Tarefas e exercícios
**A.** Diga se cada afirmação abaixo está de acordo com o texto sobre multiculturalismo, respondendo sim ou não e citando literalmente as palavras do texto que decidem a questão. (i) O autor considera provável que o multiculturalismo seja hoje a fonte de conflitos mais importante. (ii) O autor acha que a frase do Obama se enquadra no contexto de um aprendizado moral nos EUA. (iii) O autor afirma ter investigado no próprio texto a fonte desse aprendizado moral.
**B.** Segundo o texto sobre multiculturalismo, a que Fabrício associa a nova referência de valores?
**C.** Transcreva o trecho do texto sobre multiculturalismo que vai de "2) E, com essa" até "associá-la ao multiculturalismo.", incluindo este último.

Texto de leitura
========
Fabrício, acho que o que Bill chama de mudanca na atmosfera cultural tenta falar de um um processo de aprendizado moral trazido pelo multicultualismo. O politicamente correto do multiculti., com o sua afinidade inegável em mascarar conflitos, também nao deixa de trazer uma obrigacao moral nova, que talvze tenha a ver com a esta nova atmosfera. Eu tenho duas ressalvas a partir do texto do Bill:
1) É necessário, em termos de precisao analítica, falar dos conflitos sociais inerentes a esta mudanca de atmosfera.
2) E, com essa consideracao, é necessário também precisar no que poderia consistir essa nova referencia de valores, o que Fabrício tenta fazer ao associá-la ao multiculturalismo.
Eu acho que nada acima é contraditório com o que tentei falar. Não dá para desprezar o multiculturalismo como uma fonte de conflitos, no que tange também o seu conteúdo étnico. Não sei se esta fonte de conflitos seja a mais importante hoje (suspeito "fortemente" que não seja). Porém, acho que há um "aprendizado moral" sim, nos EUA. e acho que a frase do Obama se enquadra neste contexto. A fonte disto é que deve ser melhor investigada, não o fiz no texto, apenas sugeri, sem finalidade analítica. Acho que, hegelianamente, as coisas "mudam" em função dos contrastes, conflitos, e tudo que se enquadra nestes processos devem ser levado em conta para investigar "novos conteúdos morais".
========
Trechos dos registros

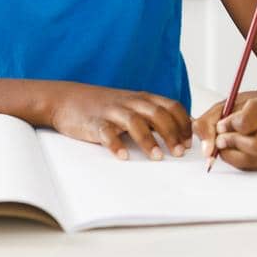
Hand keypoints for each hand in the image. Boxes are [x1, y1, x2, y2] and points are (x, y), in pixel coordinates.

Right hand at [48, 82, 193, 160]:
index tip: (189, 142)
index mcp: (143, 98)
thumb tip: (179, 135)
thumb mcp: (132, 106)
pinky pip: (107, 132)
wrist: (67, 98)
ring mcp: (112, 111)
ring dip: (148, 140)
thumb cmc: (105, 107)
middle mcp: (130, 102)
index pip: (171, 106)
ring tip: (157, 157)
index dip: (183, 124)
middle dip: (171, 133)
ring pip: (135, 122)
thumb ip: (152, 116)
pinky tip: (123, 157)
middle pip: (157, 114)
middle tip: (179, 153)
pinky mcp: (95, 122)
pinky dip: (116, 145)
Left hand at [194, 90, 256, 170]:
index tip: (221, 124)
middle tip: (221, 139)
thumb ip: (209, 122)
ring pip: (253, 160)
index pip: (247, 122)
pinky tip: (237, 150)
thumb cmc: (250, 106)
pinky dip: (239, 161)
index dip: (229, 126)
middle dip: (231, 144)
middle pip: (255, 145)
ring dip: (232, 154)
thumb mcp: (226, 104)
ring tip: (227, 144)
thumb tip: (207, 150)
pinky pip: (253, 168)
========
Respostas em ordem
**A.**
(i) Não: «Não sei se esta fonte de conflitos seja a mais importante hoje (suspeito "fortemente" que não seja).»
(ii) Sim: «acho que há um "aprendizado moral" sim, nos EUA. e acho que a frase do Obama se enquadra neste contexto.»
(iii) Não: «A fonte disto é que deve ser melhor investigada, não o fiz no texto, apenas sugeri, sem finalidade analítica.»

**B.** Ao multiculturalismo.

**C.**
2) E, com essa consideracao, é necessário também precisar no que poderia consistir essa nova referencia de valores, o que Fabrício tenta fazer ao associá-la ao multiculturalismo.